В истории русской культуры наиболее известным примером страха перед мнимой смертью (как в плане биографии, так и в плане собственно литературы) стало творчество Н. В. Гоголя, в частности «Завещание» писателя, давшее повод к созданию широко бытующей легенды о захоронении самого Гоголя в состоянии летаргического сна. В своем «Завещании» (1845) Гоголь предписывал не погребать его тела «до тех пор, пока не покажутся явные признаки разложения» [Гоголь 1952:219]. Легенда о том, что предостережения Гоголя оказались трагически напрасными, повторяется не только в популярной, но также научной литературе [Vogl 1986: 26–27]. Между тем происхождение этой легенды вполне адекватно объясняется литературными особенностями гоголевского творчества. Известно, что отношение Гоголя к смерти было в целом болезненно обсессивным, и у нас есть все основания согласиться с М. Вайскопфом, подчеркивающим автореференциальный подтекст тематизации смерти в произведениях писателя. Кроме того, В. Д. Носов, подробно рассмотревший историю и варианты легенды о смерти Гоголя, убедительно продемонстрировал, насколько эти легенды зависимы от сюжетики самих гоголевских произведений [Носов 1985:109]. Свидетельства об эксгумации и перезахоронении тела Гоголя реализуют сюжеты, «предсказанные» Гоголем в «Завещании»: очевидцы «вспоминают» о том, что труп был найден в гробу с вытянутыми вдоль тела руками (а не так, как это должно было бы быть по православному обычаю — с руками, скрещенными на груди), о том, что «непосредственно из обложенной досками ямы наверх к надгробию вели две массивных полых трубки из красной меди <…> трубки были толстенные, с диаметром внутреннего отверстия около 3–4 сантиметров», сделанные, конечно, для того, чтобы очнувшийся от летаргического сна человек мог дышать и позвать на помощь, и т. д. [Носов 1985: 103, 109]. Заживо погребенный Гоголь — прежде всего литературный образ, соответствующий сюжетике, с одной стороны, произведений самого Гоголя, а с другой — традиции «готического» романа (Ф. Г. Дюкре-Дюмениля, A. Радклиф,М. Г. Льюиса,Ч. Метьюрина, Ж. Казотта), кладбищенской поэзии (Э. Юнга), текстов «неистового романтизма» (Ж. Жанена, Сентина, B. Гюго), теософоской и мистико-спиритуалистической литературы (Я. Беме, И. Г. Юнга-Штиллинга, Фомы Кемпийского, отцов церкви)[61].

== Предоставленные строки ==
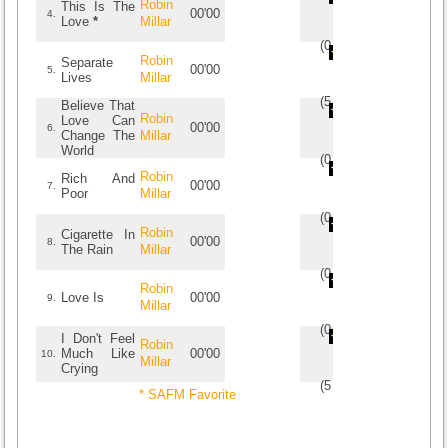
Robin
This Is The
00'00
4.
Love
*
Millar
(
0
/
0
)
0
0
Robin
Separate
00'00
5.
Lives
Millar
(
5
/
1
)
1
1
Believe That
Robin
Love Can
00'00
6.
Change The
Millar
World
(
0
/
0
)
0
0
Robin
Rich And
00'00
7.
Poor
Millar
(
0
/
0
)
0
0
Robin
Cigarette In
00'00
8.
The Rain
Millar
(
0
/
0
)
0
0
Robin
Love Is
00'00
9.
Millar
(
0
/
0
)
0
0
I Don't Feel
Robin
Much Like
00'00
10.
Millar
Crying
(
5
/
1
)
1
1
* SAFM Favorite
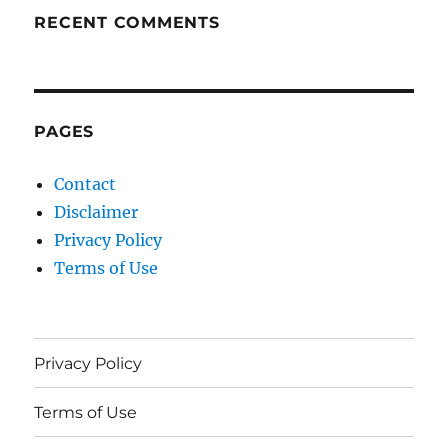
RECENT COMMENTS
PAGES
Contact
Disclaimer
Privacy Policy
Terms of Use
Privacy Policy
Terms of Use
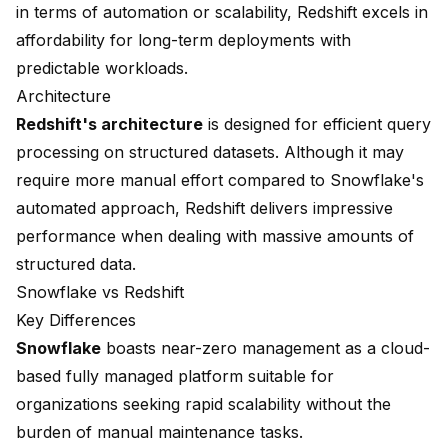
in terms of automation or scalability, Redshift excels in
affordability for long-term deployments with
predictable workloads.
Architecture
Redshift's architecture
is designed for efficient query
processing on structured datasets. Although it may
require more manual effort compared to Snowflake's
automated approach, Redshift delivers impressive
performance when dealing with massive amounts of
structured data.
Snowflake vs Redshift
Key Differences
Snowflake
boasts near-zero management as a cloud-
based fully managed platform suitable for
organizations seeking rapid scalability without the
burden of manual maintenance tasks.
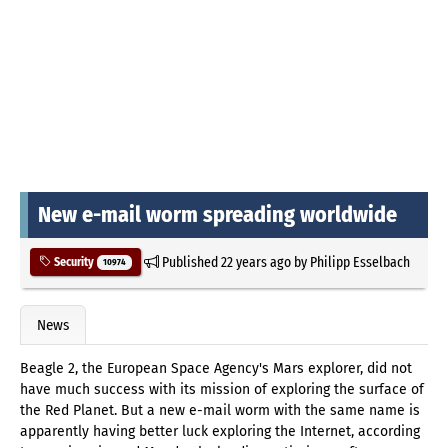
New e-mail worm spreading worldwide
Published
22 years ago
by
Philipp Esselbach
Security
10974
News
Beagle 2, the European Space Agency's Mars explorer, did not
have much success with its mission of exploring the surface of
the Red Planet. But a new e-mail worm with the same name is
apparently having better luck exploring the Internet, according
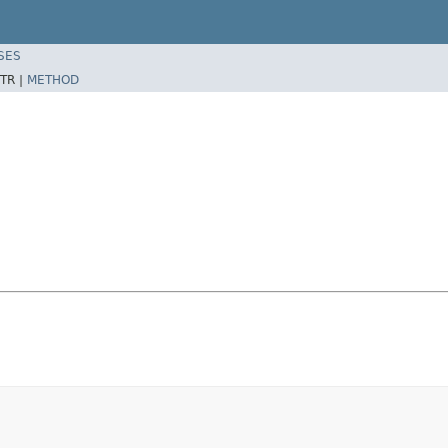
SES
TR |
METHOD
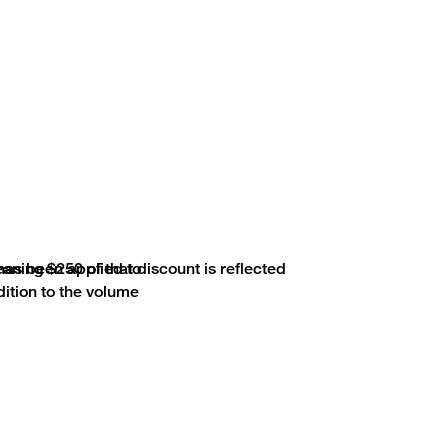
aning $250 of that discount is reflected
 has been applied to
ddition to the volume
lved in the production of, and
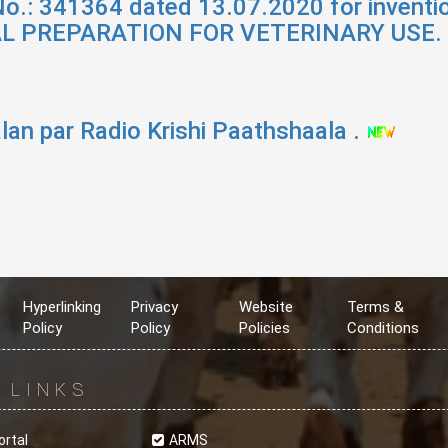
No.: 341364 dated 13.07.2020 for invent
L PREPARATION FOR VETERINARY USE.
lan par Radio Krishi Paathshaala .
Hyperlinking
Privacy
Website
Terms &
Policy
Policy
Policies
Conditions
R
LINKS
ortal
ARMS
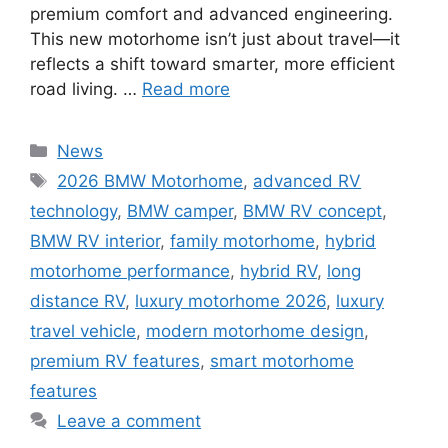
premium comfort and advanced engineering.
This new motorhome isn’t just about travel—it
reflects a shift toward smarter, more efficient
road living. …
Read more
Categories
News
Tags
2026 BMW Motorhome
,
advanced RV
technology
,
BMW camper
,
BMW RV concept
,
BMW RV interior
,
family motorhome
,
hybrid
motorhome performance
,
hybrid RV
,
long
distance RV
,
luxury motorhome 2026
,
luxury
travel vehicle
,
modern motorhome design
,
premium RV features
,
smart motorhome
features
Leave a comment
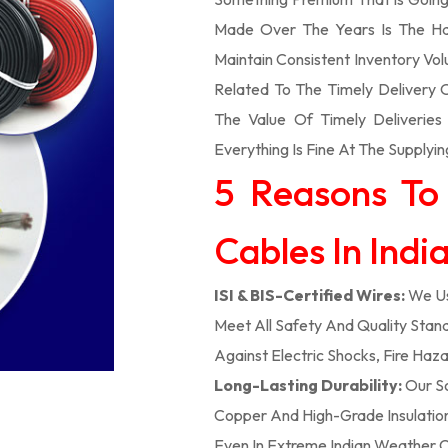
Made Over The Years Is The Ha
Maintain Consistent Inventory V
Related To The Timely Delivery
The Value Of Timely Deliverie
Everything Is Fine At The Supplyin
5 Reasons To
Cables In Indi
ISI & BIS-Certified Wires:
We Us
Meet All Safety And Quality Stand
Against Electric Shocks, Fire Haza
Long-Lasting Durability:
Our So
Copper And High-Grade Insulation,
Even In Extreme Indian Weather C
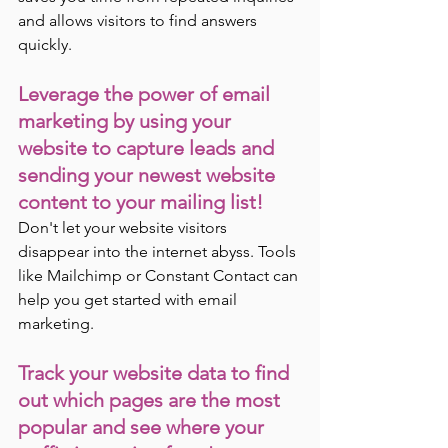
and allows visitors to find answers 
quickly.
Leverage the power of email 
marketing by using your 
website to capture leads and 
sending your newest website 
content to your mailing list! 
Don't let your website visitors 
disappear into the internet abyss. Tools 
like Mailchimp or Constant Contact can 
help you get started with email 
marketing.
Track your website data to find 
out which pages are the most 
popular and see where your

--

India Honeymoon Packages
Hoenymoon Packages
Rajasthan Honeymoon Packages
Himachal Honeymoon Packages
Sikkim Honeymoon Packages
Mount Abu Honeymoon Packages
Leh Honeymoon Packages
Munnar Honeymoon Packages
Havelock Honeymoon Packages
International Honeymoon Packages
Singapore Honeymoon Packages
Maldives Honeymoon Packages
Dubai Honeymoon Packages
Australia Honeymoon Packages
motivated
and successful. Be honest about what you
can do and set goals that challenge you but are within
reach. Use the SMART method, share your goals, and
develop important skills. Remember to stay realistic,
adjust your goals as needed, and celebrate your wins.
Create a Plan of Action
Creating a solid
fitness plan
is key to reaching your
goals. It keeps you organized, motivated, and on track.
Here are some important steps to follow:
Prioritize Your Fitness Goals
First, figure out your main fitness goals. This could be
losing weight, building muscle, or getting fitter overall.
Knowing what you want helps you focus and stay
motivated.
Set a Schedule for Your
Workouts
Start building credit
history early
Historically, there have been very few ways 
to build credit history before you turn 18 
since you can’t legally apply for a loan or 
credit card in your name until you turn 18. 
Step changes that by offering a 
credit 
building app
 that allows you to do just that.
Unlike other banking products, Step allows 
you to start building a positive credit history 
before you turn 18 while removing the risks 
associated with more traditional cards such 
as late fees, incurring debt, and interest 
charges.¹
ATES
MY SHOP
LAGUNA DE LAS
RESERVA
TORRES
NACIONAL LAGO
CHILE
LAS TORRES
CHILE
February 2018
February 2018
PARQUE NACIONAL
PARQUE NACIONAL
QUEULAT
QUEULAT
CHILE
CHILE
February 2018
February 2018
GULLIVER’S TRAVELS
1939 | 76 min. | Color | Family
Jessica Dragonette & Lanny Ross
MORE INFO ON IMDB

== Задание 1 ==
Переведите на английский язык следующее предложение из текстового блока: «Между тем происхождение этой легенды вполне адекватно объясняется литературными особенностями гоголевского творчества».
== Задание 2 ==
Сократите абзац текстового блока, начинающийся словами «В истории русской культуры», и изложите его основные факты списком.

== Ваше решение 1 ==
Meanwhile, the origin of this legend is quite adequately explained by the literary features of Gogol's work.

== Ваше решение 2 ==
- Самый известный в русской культуре пример страха перед мнимой смертью связан с творчеством Н. В. Гоголя, особенно с его «Завещанием».
- В «Завещании» (1845) Гоголь просил не хоронить его тело, пока не появятся явные признаки разложения.
- Отсюда возникла легенда о погребении Гоголя в летаргическом сне. Ее повторяет и популярная, и научная литература.
- Происхождение легенды объясняется литературными особенностями творчества Гоголя. Его отношение к смерти было болезненно обсессивным. М. Вайскопф подчеркивает автореференциальный подтекст темы смерти в его произведениях.
- В. Д. Носов показал, что легенды о смерти Гоголя зависят от сюжетов его собственных произведений.
- Свидетельства об эксгумации и перезахоронении повторяют сюжеты «Завещания». По словам очевидцев, руки покойного были вытянуты вдоль тела, а не скрещены на груди по православному обычаю. Из могилы к надгробию будто бы вели две толстые медные трубки, чтобы очнувшийся мог дышать и позвать на помощь.
- Заживо погребенный Гоголь — прежде всего литературный образ. Он соответствует сюжетам самого Гоголя, а также традициям готического романа, кладбищенской поэзии, «неистового романтизма», теософской и мистико-спиритуалистической литературы.